Kepler's problem in lagrangian formalism

[quasar987]

In the statement of the problem, it is said that with an appropriate choice of units, the lagrangian for Kepler's problem can be written

L=\frac{1}{2}\mathbf{\dot{q}}^2+q^{-1}

A priori, what q is in terms of cartesian coordinates seems irrelevant because the problem only asks to show that the Runger-Lenz vector, defined by

A_k=\mathbf{\dot{q}}^2 q_k-\mathbf{q} \cdot \mathbf{\dot{q}}\dot{q_k}-q_k/q \ \ \ \ \ k=1,2,3

or, in vectorial notation,

\mathbf{A}=\mathbf{\dot{q}}\times (\mathbf{q}\times \mathbf{\dot{q}})-\mathbf{q}/q

is a constant of the motion associated (in the sense of Noether's thm) to a certain coordinate transformation.

But then the question asks, "Discuss the properties of this vector." and I'm kind of at a loss about what to say. I can't say much about its direction and its norm is ugly and uninsightful. So I figured if I knew what those q where in terms of cartesian coordinates, maybe I could make some sense out of the Runge-Lenz vector.
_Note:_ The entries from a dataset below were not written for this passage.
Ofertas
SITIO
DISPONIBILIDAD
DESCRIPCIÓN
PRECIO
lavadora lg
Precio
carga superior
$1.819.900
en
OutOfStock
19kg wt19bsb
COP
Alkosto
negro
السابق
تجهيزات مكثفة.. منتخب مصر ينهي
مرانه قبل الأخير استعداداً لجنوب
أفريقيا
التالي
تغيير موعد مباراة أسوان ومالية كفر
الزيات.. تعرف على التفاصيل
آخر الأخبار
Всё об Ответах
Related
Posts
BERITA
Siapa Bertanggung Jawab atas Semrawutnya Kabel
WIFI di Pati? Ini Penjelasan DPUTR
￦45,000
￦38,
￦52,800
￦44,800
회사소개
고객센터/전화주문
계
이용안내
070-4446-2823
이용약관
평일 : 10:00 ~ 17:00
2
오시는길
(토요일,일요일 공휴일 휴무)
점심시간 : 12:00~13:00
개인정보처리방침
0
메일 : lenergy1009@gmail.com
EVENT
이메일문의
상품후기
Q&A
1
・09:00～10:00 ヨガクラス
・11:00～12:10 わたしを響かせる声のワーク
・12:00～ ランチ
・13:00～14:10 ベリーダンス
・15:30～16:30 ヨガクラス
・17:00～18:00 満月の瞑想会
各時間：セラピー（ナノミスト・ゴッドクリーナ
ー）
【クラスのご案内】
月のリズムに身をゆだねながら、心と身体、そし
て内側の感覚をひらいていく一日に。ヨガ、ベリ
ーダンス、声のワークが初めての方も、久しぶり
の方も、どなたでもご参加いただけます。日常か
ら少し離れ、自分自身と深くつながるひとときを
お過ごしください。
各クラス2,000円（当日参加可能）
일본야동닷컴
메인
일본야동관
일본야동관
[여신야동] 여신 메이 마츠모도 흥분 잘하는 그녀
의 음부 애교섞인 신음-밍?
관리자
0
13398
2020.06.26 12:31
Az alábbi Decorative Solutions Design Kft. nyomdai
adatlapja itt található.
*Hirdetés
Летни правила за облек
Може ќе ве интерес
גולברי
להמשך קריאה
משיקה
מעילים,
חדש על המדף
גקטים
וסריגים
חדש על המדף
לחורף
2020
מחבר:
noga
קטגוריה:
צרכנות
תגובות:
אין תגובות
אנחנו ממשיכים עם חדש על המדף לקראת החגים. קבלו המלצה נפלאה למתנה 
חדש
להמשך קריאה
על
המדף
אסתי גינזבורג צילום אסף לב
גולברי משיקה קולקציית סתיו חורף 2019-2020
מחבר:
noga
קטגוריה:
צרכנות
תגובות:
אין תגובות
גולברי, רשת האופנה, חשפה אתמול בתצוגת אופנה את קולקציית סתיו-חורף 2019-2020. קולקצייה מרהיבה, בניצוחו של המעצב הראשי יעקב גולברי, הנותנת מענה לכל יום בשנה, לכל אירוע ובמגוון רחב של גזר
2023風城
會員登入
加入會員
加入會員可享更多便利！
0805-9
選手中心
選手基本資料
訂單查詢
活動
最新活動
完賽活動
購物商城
So I try to get the lagrangian into the above form, right?

Ok, in cartesian, it is

L=\frac{m_1}{2}(\dot{x}_1^2+\dot{y}_1^2+\dot{z}_1^2)+\frac{m_2}{2}(\dot{x}_2^2+\dot{y}_2^2+\dot{z}_2^2)+\frac{Gm_1m_2}{\sqrt{(x_2-x_1)^2+(y_2-y_1)^2+(z_2-z_1)^2}}

We can choose the units of mass, length and time such that the lagrangian becomes

L=\frac{1}{2}(\dot{x}_1^2+\dot{x}_2^2+\dot{y}_1^2+\dot{y}_2^2+\dot{z}_1^2+\dot{z}_2^2)+\frac{1}{\sqrt{(x_2-x_1)^2+(y_2-y_1)^2+(z_2-z_1)^2}}

Compare this with where we want to go:

L_q=\frac{1}{2}(\dot{q}_1^2+\dot{q}_2^2+\dot{q}_3^2)+\frac{1}{\sqrt{q_1^2+q_2^2+q_3^3}}

Are there really maps q_i(x_1,y_1,z_1,x_2,y_2,z_2) that transform L into L_q ?!?

 

[Logarythmic]

The q's are the generalized coordinates so if your generalized coordinates are the cartesian coordinates, then you should have the answer?

 

[quasar987]

What?

The book says the lagrangian can be written like this:

L=\frac{1}{2}\mathbf{\dot{q}}^2+q^{-1}

Or, expanding the vectors into their components (i.e. the generalized coordinates),

L_q=\frac{1}{2}(\dot{q}_1^2+\dot{q}_2^2+\dot{q}_3^ 2)+\frac{1}{\sqrt{q_1^2+q_2^2+q_3^3}}

On the other hand, the cartesian lagrangian is

L=\frac{1}{2}(\dot{x}_1^2+\dot{x}_2^2+\dot{y}_1^2+ \dot{y}_2^2+\dot{z}_1^2+\dot{z}_2^2)+\frac{1}{\sqr t{(x_2-x_1)^2+(y_2-y_1)^2+(z_2-z_1)^2}}

Clearly the obvious q_1=(x_2-x_1), q_2=(y_2-y_1), q_3=(z_2-z_1) inspired by comparison of the "potential term" does not work for if we expand (\dot{q}_1^2+\dot{q}_2^2+\dot{q}_3^ 2) in terms of x, y, z, we do not get (\dot{x}_1^2+\dot{x}_2^2+\dot{y}_1^2+ \dot{y}_2^2+\dot{z}_1^2+\dot{z}_2^2).

So I ask in disbelief, is there really a coordinate transformation that allows one to write L as

L=\frac{1}{2}\mathbf{\dot{q}}^2+q^{-1}

?

 

[quasar987]

P.S. Ideas about what to say about \mathbf{A} are of course welcome as well ! Besides the direction and the norm, what are interesting things to say about a vector?

 

[quasar987]

I found it... q is actually just the ordinary position vector like Logarythmic pointed out (I think). So we are actually solving the Newton problem [particle in a 1/r potential] for a reduced mass µ (but with the units chosen to that µ=1). We can then set q=r1-r2 to get the solution to the actual Kepler problem.